Ausgangstext
Das System sieht für diesen Preis an sich sehr vernünftig aus, ich denke mal, dass es den Logitech-Systemen haushoch überlegen ist (schon aufgrund der Holz-Satelliten)
Auf die angegeben technischen Daten würde ich nicht so viel Wert legen, da die 100%ig nicht hinhauen können (20Hz untere Grenzfrequenz für den kleinen Sub sind absolut unmöglich).
Ansonsten gefällt mir noch die Trennung von Amp und Subwoofer, findet man in der Preisklasse wohl auch sonst nicht.
Also, sehr schönes Set was du dir da rausgesucht hast. Viel Spaß damit!


----------



## nfsgame (26. März 2010)

Sieht gut aus, schöner Testbericht. Nur mit welcher Methode wurde die Grenzfrequenz vom Sub gemessen? Am -40dB-Punkt ?


----------



## Sahit (26. März 2010)

Das sind die Werte die auf der Verpakung stehen also ka wie die gemessen wurden. ^^


----------



## Sahit (19. Juni 2010)

So nochmal komplett überarbeitet hoffe ihr könnt mir noch nen paar tipps geben was ich noch machen kann usw.


----------



## > Devil-X < (19. Juni 2010)

Am besten nochmal komplett überarbeiten.


----------



## Sahit (19. Juni 2010)

Kannst du das auch nochmal etwas genauer sagen ^^
Hab sowas hat noch nicht oft gemacht

Edit.: ist klar das es mit deinen Test nichts mithalten kann dafür fehlt mir 1. Zeit 2. Technisches hindergrundwissen usw..^^


----------



## a_fire_inside_1988 (19. Juni 2010)

> Devil-X < schrieb:


> Am besten nochmal komplett überarbeiten.

Daten
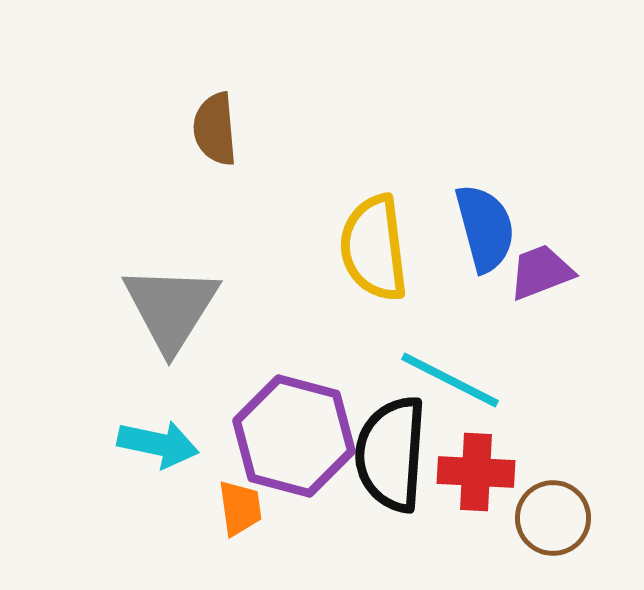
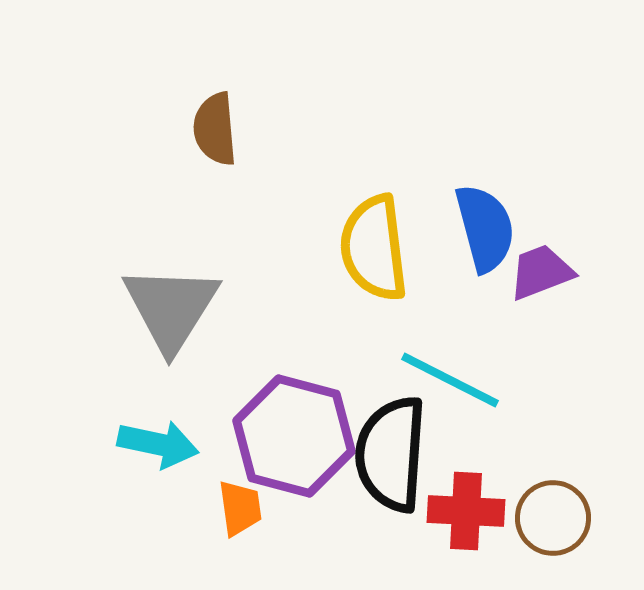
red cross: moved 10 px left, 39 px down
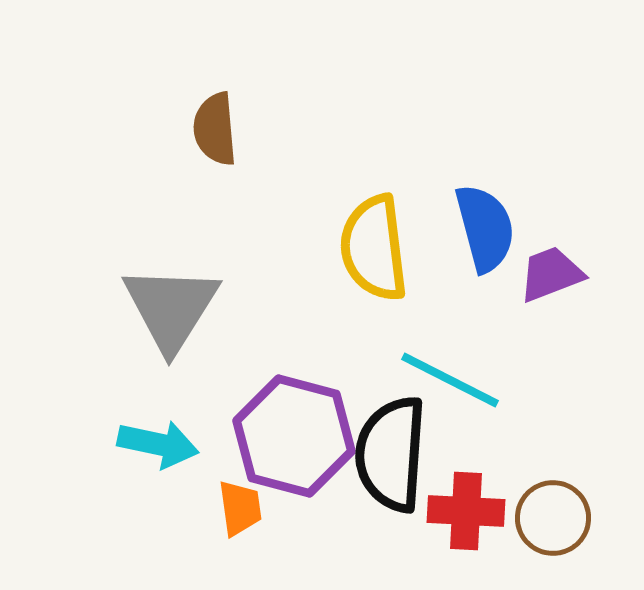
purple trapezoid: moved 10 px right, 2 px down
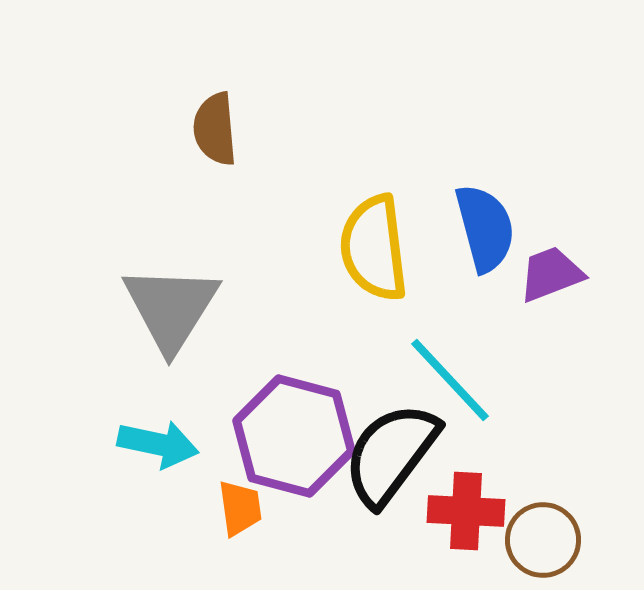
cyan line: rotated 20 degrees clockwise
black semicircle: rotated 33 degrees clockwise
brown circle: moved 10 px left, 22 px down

Aufgabe A
Welche untere Grenzfrequenz gilt in der Forumsdiskussion über das Lautsprecherset für den kleinen Subwoofer als absolut unmöglich?
Aufgabe B
Schreibe die Forumsdiskussion über das Lautsprecherset im Anschluss an ihren letzten Satz weiter.

Lösung A
20 Hz.

Lösung B
Sorry Devil, aber sone allgemeine Aussage hilft dem Tester überhaupt nicht. Es hat eben nicht jeder die Zeit und Erfahrung und auch den Willen, solche Tests anzufertigen wie wir es machen. Ich sitz zum beispiel jetzt schon drei Tage am Test zu meinen neuen Lautsprechern...also ich bin der Meinung, dass wir hier im Forum über jeden Testbericht froh sein können, dass da nicht immer unsere Qualität rauskommt ist klar und auch nicht weiter schlimm.

@Sahit:

Der Text ist inhaltlich völlig in Ordnung, es ist ja klar, dass du das System mit ganz anderen Ohren hörst als jemand, der ne 2000€-Anlage zuhause stehen hat. Deshalb seh ich da überhaupt keinen Anlass zur Kritik.
Aber du solltest unbedingt an deinem Schreibtstil feilen.
Versuche die Überschriften mit Fettdruck und einer Zeile Abstand zum Absatz hervorzuheben.
Und deine Rechtschreibung, sorry, aber die ist ganz schlimm  entweder liest du es selbst nochmal korrektur oder du sagst mir bescheid und ich setz mich mal in ner ruhigen Minute dran und mach das für dich.
Und solche Auflistungen wie im Punkt "Spezifikationen" oder "Lieferumfang" sollten auch als Auflistungen mit Punkten oder Strichen gekennzeichnet werden.

Das wars erstmal an, hoffentlich konstruktiver, Kritik


----------



## Sahit (19. Juni 2010)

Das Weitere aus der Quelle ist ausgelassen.